Please repeat every record below exactly as written, but leave out the pictures.

== EXTRACTED MATERIAL

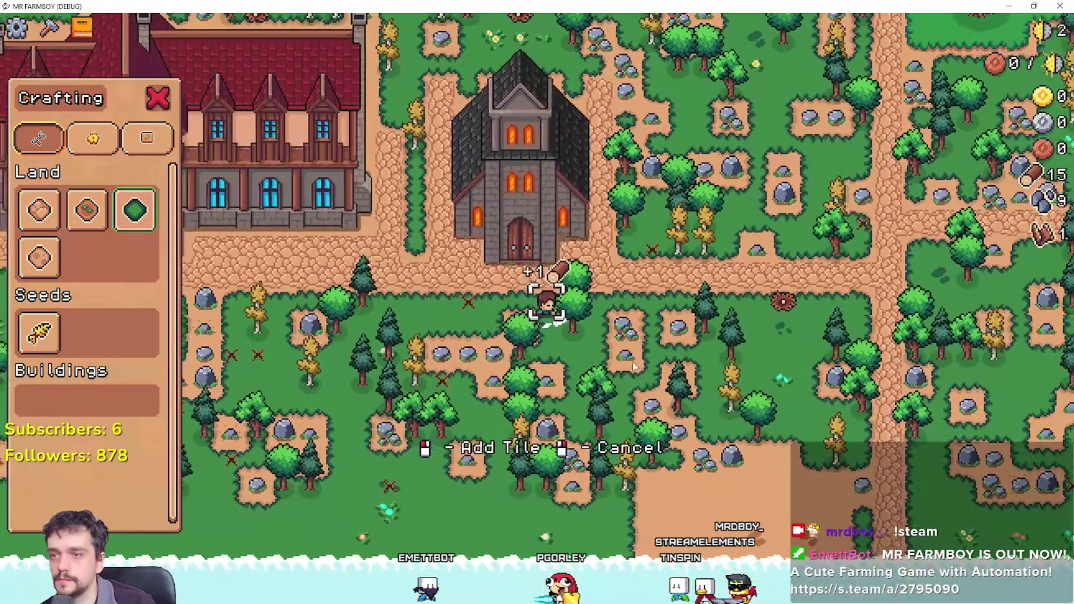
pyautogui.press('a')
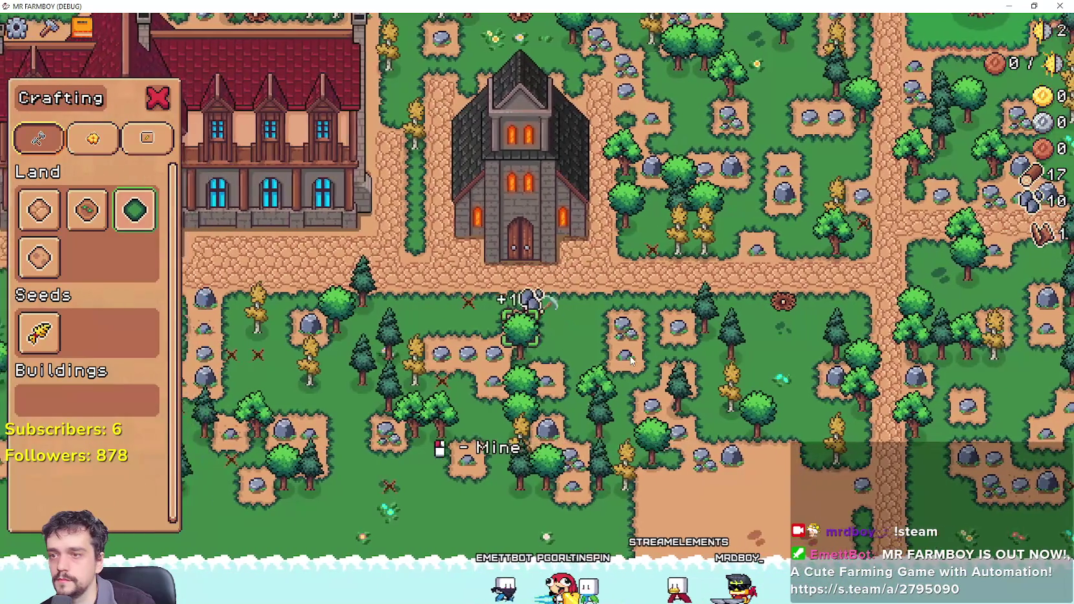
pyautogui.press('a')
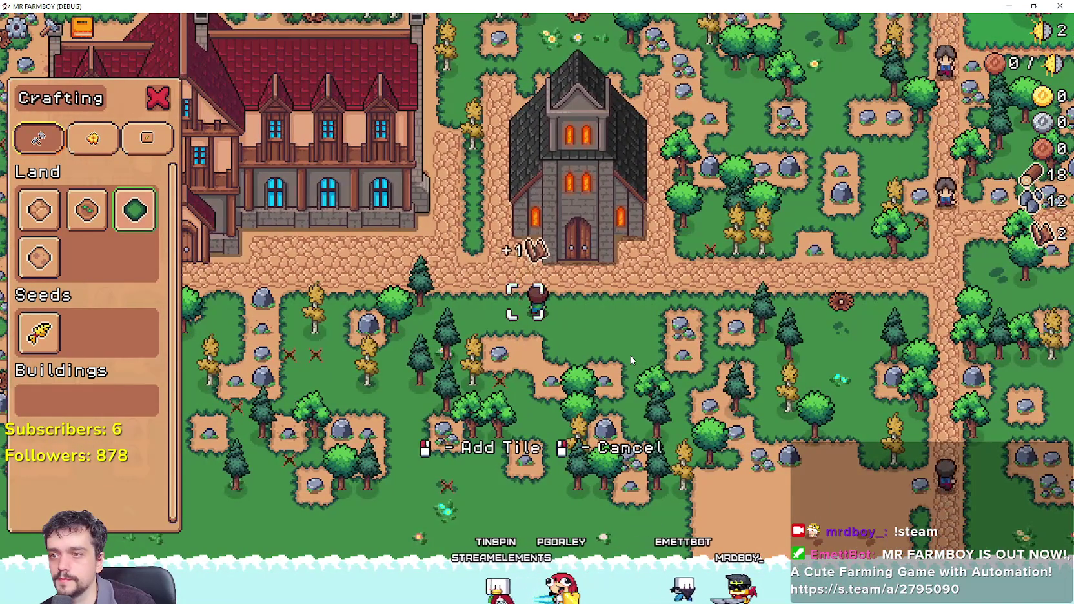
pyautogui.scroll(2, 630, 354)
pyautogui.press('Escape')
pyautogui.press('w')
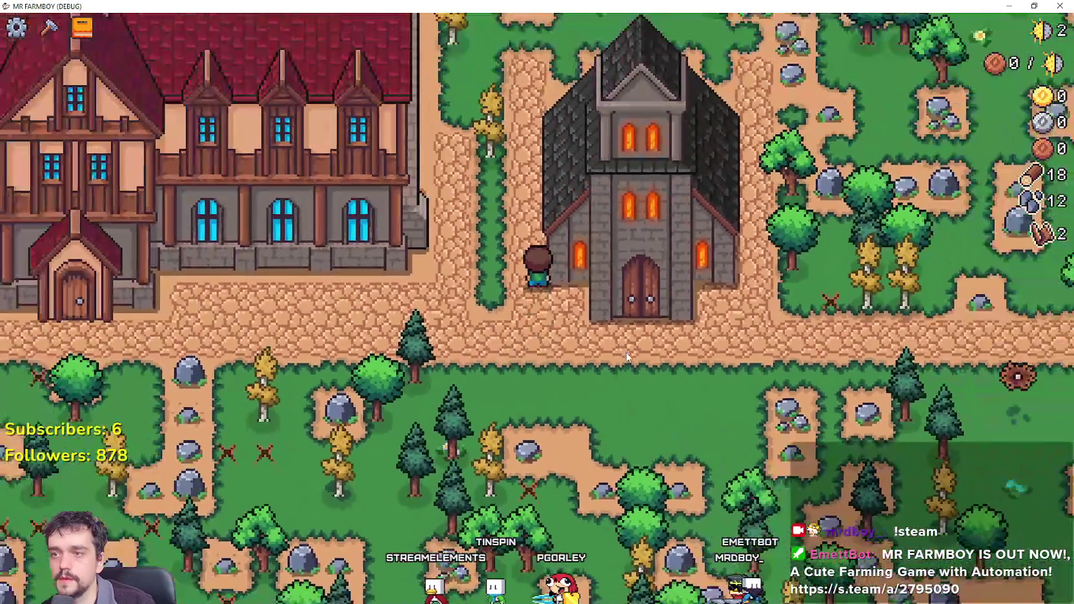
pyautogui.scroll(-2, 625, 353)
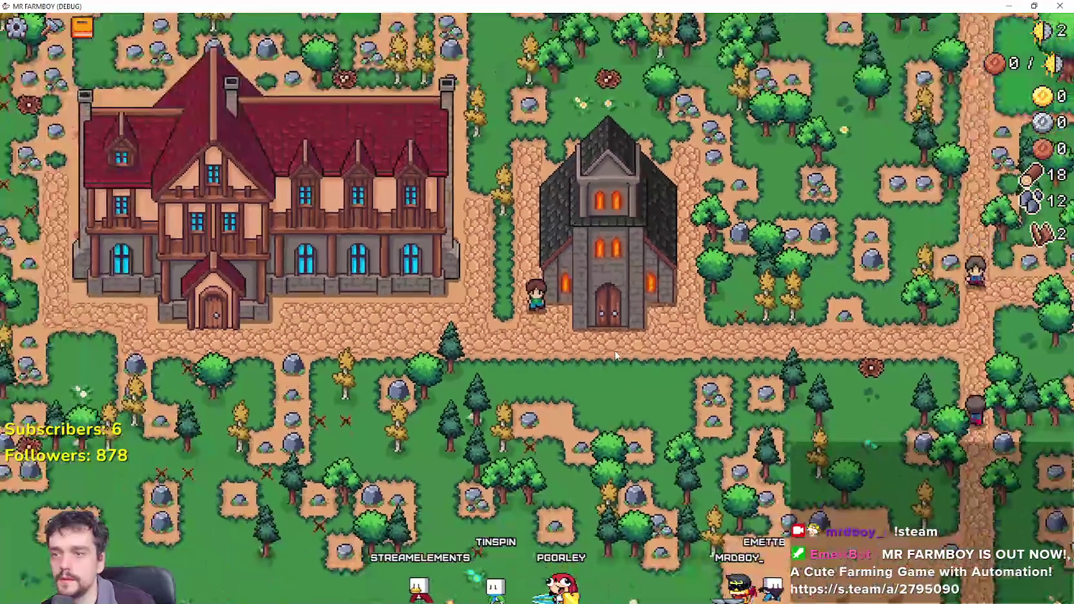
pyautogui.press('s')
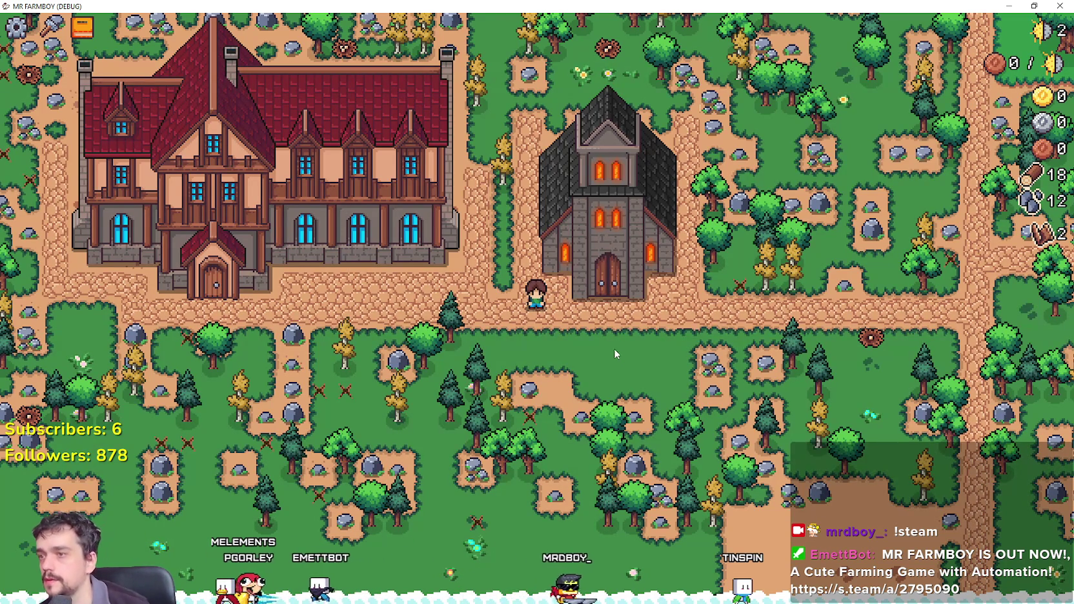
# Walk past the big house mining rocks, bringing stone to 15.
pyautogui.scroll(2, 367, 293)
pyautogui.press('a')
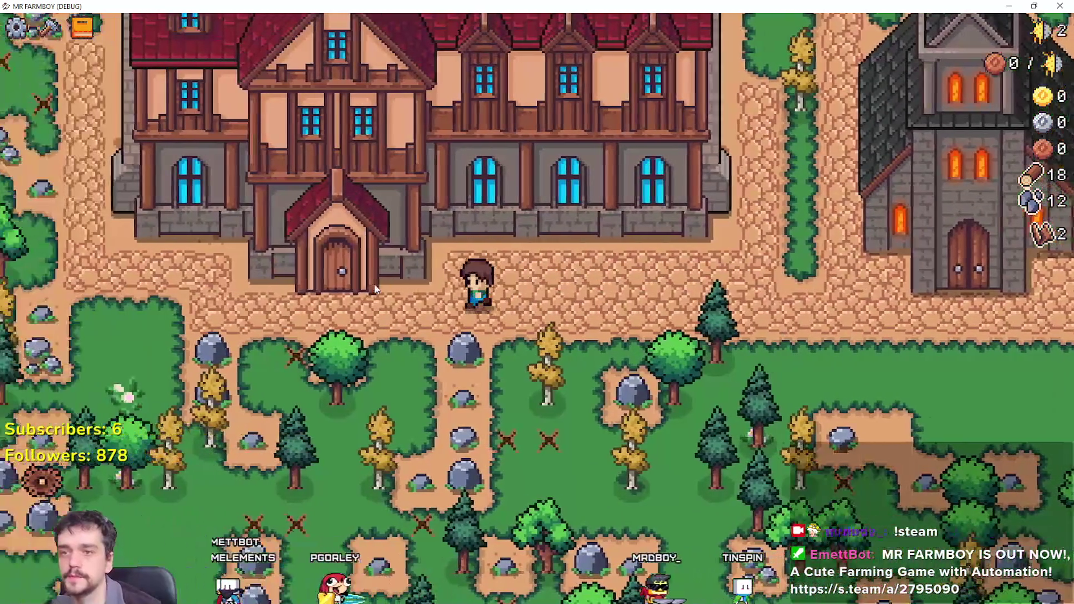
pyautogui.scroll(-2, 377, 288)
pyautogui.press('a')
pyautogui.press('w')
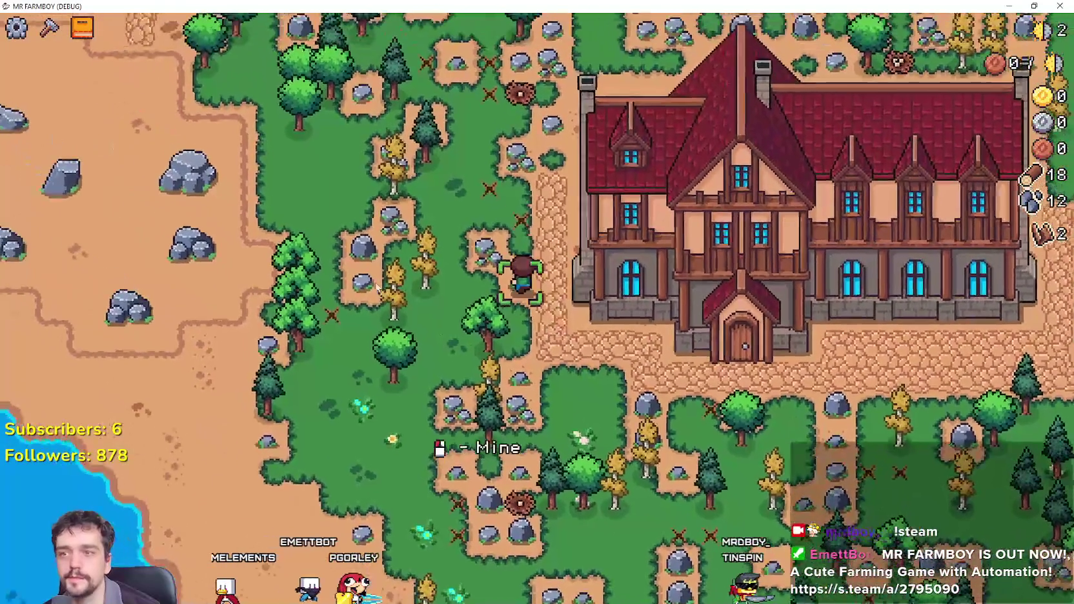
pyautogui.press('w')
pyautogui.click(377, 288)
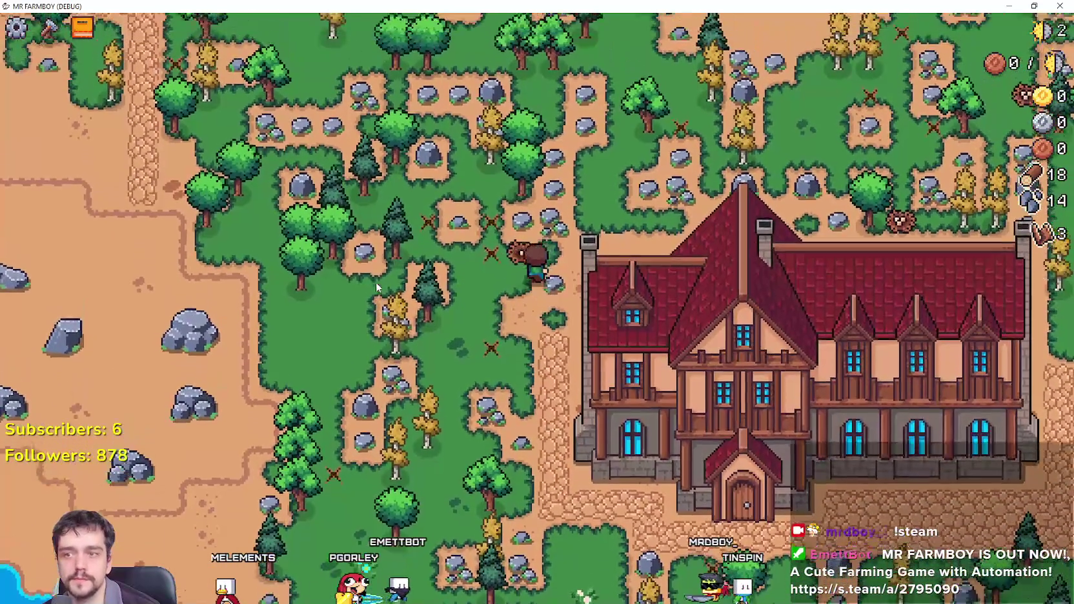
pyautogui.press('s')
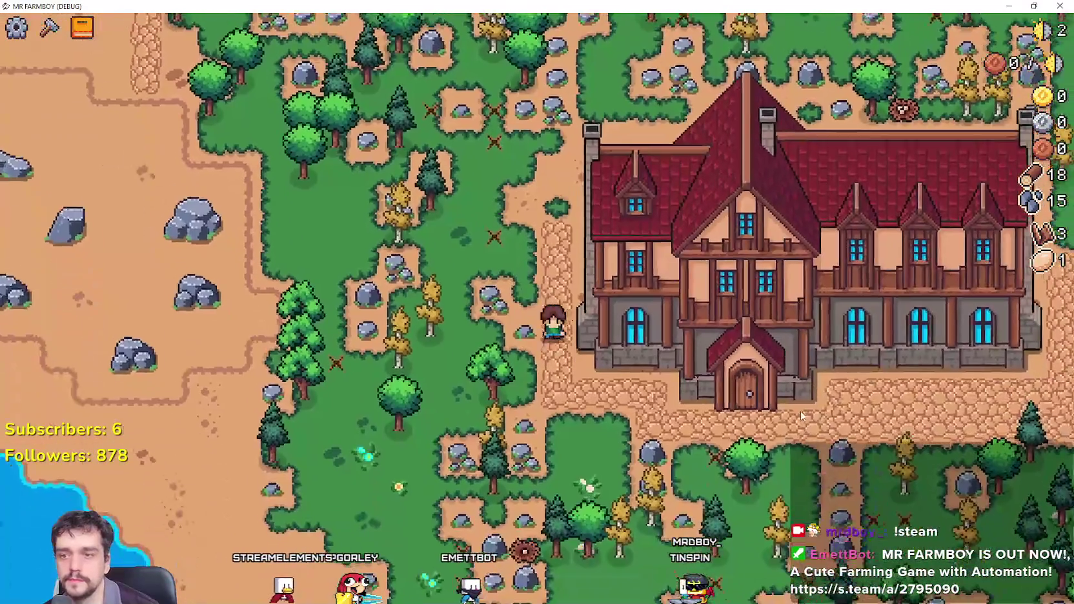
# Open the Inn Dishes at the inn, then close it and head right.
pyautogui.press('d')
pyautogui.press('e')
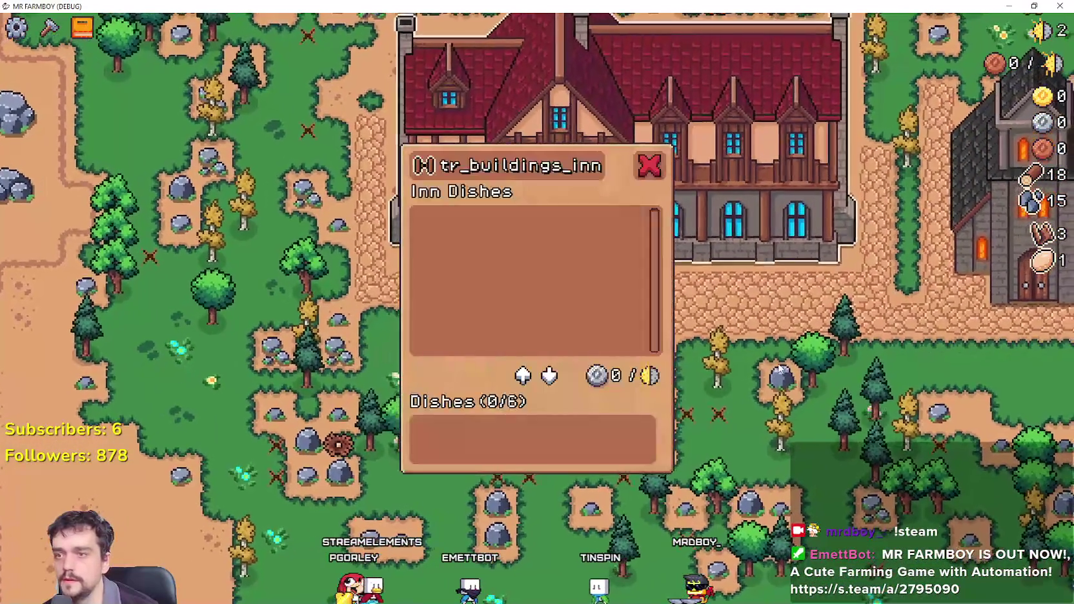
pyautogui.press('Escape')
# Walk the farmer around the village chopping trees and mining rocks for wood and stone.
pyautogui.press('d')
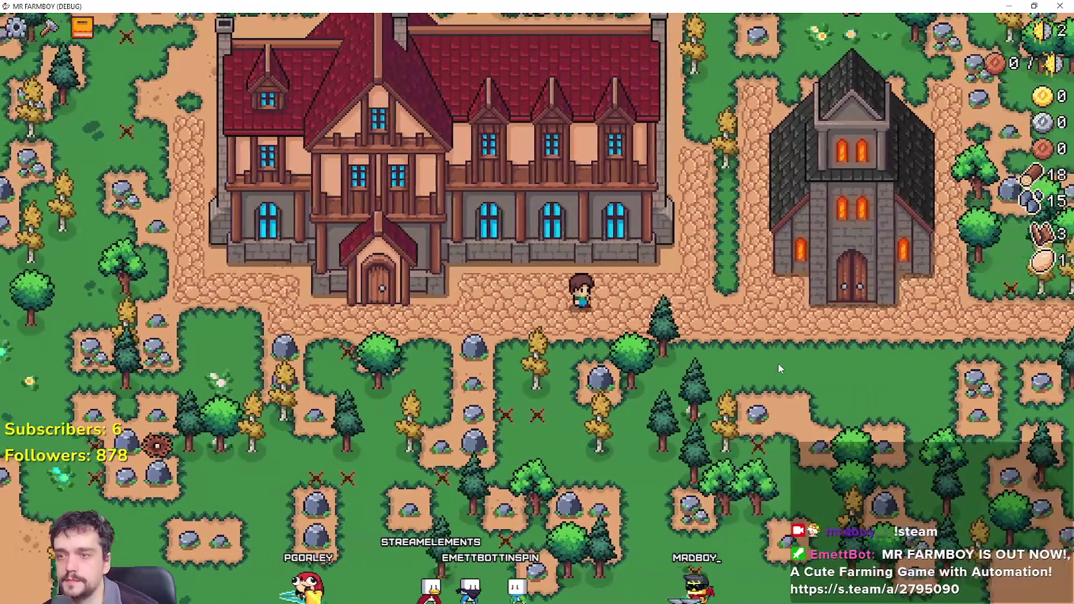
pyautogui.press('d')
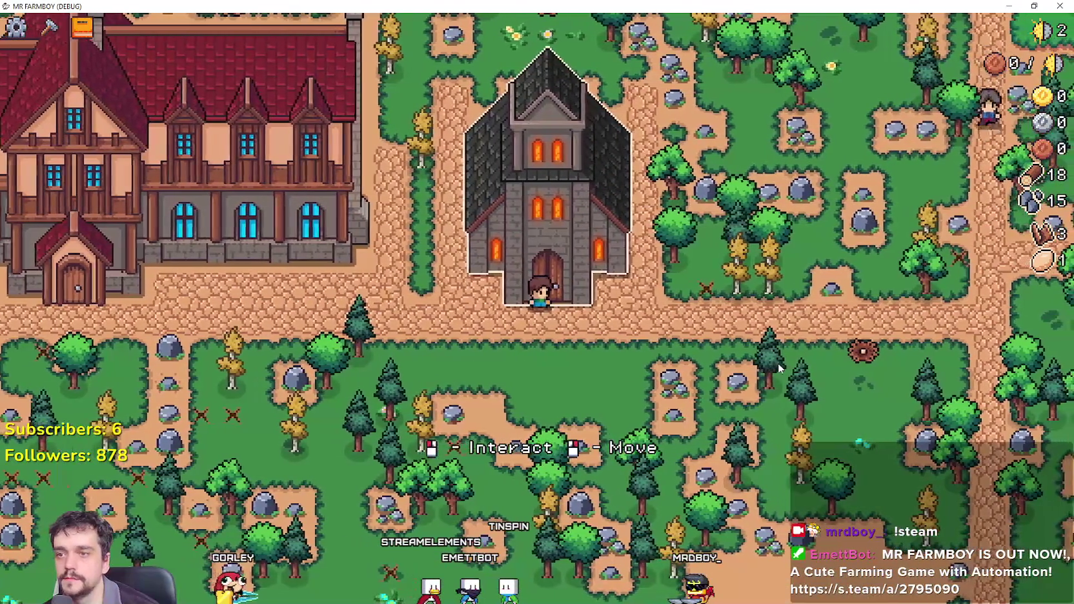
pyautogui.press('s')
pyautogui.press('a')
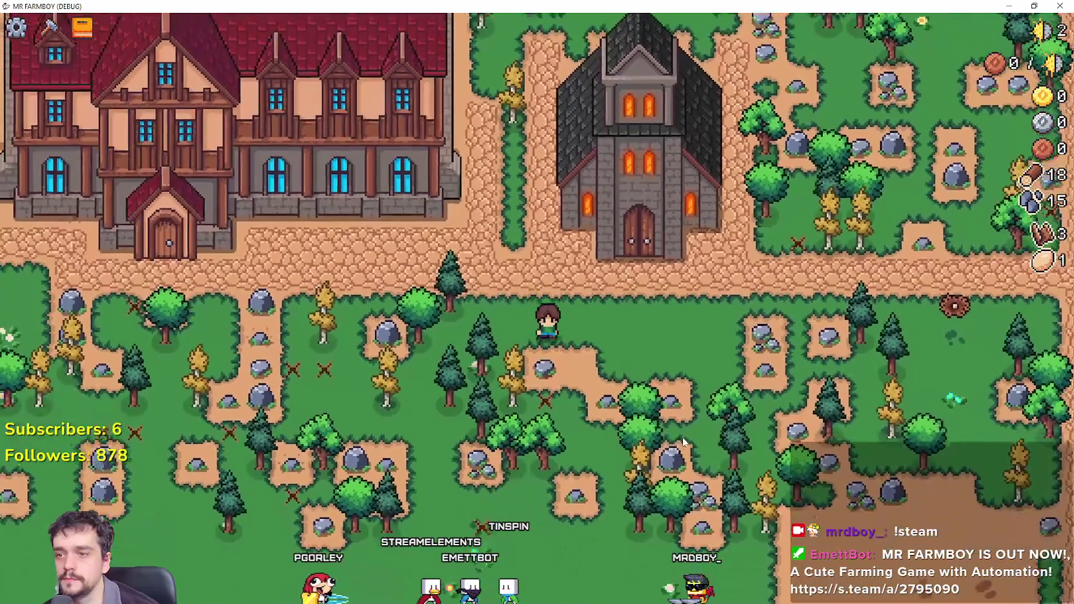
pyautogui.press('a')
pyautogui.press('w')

====

- **ANSWER TO THIS PROBLEM**
pyautogui.press('a')
pyautogui.press('a')
pyautogui.scroll(2, 630, 354)
pyautogui.press('Escape')
pyautogui.press('w')
pyautogui.scroll(-2, 625, 353)
pyautogui.press('s')
# Walk past the big house mining rocks, bringing stone to 15.
pyautogui.scroll(2, 367, 293)
pyautogui.press('a')
pyautogui.scroll(-2, 377, 288)
pyautogui.press('a')
pyautogui.press('w')
pyautogui.press('w')
pyautogui.click(377, 288)
pyautogui.press('s')
# Open the Inn Dishes at the inn, then close it and head right.
pyautogui.press('d')
pyautogui.press('e')
pyautogui.press('Escape')
# Walk the farmer around the village chopping trees and mining rocks for wood and stone.
pyautogui.press('d')
pyautogui.press('d')
pyautogui.press('s')
pyautogui.press('a')
pyautogui.press('a')
pyautogui.press('w')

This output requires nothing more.